## Dataset
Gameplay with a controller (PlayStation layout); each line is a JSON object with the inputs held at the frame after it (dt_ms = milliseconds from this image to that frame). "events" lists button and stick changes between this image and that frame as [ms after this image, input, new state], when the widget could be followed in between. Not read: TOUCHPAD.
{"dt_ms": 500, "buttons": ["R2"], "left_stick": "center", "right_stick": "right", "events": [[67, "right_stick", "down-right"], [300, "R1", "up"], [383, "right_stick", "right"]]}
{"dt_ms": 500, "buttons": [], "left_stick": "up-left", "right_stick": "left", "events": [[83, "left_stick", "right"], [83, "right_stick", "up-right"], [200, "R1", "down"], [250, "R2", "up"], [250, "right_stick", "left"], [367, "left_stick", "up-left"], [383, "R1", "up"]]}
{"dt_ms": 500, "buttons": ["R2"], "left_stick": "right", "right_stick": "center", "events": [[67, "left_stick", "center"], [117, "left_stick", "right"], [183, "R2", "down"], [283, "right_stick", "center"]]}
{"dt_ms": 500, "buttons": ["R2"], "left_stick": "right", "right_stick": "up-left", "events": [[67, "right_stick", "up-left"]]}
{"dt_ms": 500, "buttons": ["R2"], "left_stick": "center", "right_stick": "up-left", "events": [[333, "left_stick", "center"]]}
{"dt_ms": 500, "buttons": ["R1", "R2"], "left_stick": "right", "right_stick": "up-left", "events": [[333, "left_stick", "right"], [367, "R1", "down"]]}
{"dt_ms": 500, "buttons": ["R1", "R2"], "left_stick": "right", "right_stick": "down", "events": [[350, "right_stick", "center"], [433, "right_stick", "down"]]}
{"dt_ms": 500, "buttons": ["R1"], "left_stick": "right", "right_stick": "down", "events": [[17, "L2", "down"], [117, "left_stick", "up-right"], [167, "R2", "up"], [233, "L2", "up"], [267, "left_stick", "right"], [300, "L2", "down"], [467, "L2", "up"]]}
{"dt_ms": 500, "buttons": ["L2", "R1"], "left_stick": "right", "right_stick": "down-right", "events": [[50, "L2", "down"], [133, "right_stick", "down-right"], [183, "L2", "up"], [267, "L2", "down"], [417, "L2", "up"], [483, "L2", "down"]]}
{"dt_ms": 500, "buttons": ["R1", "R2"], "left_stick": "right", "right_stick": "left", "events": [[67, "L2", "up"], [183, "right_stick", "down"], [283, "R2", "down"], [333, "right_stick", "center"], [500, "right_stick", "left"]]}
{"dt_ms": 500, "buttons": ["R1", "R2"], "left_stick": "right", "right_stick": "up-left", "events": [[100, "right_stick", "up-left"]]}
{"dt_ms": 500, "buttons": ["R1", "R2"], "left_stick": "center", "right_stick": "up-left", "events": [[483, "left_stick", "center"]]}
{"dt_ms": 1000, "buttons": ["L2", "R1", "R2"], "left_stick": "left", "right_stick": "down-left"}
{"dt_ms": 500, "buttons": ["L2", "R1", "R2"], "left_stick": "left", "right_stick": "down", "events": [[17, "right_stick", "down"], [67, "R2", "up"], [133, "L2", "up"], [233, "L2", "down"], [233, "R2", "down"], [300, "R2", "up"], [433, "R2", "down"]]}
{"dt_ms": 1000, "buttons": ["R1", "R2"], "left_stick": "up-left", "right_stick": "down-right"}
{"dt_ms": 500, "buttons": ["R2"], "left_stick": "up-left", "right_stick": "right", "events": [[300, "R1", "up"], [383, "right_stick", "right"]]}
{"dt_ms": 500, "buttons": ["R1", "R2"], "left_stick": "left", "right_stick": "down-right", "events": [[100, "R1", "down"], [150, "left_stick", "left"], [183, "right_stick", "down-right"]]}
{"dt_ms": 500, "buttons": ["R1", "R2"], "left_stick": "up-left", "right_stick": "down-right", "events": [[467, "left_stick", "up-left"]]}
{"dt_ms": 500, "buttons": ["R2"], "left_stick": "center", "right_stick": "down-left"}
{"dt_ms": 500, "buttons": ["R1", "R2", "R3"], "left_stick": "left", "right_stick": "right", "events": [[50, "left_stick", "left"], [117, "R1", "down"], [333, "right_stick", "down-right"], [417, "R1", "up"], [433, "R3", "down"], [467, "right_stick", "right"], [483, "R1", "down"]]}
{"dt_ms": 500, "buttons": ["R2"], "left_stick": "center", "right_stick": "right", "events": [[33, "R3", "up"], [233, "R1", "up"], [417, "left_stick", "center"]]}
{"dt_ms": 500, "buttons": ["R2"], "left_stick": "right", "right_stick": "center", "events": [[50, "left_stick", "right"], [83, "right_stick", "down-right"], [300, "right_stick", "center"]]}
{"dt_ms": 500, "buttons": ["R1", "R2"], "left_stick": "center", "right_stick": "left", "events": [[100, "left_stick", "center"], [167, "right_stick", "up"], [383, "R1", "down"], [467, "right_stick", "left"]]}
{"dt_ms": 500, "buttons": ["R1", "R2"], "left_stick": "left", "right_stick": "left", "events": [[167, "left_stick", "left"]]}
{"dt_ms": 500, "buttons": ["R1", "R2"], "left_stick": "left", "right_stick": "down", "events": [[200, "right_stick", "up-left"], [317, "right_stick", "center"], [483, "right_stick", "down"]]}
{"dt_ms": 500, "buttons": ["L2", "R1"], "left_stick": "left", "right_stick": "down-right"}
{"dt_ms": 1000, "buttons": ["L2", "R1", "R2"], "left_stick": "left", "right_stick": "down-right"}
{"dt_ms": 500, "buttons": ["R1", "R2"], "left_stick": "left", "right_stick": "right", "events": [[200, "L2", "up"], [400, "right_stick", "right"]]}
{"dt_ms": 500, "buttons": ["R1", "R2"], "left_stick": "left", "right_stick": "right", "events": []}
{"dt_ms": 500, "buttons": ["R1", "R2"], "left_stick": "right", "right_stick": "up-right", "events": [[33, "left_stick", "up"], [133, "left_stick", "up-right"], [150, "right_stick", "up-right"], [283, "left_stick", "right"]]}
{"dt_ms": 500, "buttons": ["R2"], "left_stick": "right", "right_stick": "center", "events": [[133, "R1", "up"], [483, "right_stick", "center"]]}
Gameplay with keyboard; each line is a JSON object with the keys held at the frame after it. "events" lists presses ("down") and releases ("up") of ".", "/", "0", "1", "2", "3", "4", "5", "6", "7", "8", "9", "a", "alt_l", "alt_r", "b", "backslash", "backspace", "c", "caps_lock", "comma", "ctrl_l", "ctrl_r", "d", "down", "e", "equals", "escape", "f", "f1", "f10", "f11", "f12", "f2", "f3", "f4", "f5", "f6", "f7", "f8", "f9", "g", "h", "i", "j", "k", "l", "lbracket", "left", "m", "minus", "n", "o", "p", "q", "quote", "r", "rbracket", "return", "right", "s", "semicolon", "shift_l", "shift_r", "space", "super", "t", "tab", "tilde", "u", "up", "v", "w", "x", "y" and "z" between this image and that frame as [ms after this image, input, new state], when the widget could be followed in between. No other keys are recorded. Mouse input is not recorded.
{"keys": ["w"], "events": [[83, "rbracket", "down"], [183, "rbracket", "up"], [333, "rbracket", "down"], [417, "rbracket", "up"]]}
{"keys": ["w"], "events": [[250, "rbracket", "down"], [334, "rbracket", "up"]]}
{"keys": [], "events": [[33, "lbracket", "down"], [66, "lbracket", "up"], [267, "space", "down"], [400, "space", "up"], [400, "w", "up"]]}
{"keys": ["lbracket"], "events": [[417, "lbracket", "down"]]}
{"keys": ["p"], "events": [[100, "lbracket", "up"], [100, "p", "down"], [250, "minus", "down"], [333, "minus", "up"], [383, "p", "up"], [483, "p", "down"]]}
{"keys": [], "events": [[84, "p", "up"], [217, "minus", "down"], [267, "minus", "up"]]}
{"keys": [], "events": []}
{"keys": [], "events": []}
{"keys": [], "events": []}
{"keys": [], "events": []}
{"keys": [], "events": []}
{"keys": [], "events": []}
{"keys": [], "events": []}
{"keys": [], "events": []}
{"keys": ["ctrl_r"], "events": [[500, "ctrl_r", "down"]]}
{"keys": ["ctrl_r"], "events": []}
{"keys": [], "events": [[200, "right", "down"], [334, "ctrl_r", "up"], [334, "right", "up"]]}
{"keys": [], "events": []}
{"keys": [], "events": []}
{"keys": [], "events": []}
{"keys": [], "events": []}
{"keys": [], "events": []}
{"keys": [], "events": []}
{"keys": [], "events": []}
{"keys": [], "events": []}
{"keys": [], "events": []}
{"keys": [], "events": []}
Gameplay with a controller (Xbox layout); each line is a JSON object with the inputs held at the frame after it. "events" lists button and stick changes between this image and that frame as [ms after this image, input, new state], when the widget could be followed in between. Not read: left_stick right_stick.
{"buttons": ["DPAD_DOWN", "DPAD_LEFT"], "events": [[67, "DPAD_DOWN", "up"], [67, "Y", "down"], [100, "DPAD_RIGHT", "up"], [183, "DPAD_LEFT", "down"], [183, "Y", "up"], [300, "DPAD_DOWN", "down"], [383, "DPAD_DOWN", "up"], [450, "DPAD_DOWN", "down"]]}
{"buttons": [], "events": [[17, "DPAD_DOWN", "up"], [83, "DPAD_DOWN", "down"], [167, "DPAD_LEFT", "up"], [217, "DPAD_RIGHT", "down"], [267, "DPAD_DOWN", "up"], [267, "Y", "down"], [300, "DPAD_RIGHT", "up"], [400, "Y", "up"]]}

## Work order
In the data above, find each line that uses the string "controller". Copy it.

## Exercise result
Gameplay with a controller (PlayStation layout); each line is a JSON object with the inputs held at the frame after it (dt_ms = milliseconds from this image to that frame). "events" lists button and stick changes between this image and that frame as [ms after this image, input, new state], when the widget could be followed in between. Not read: TOUCHPAD.
Gameplay with a controller (Xbox layout); each line is a JSON object with the inputs held at the frame after it. "events" lists button and stick changes between this image and that frame as [ms after this image, input, new state], when the widget could be followed in between. Not read: left_stick right_stick.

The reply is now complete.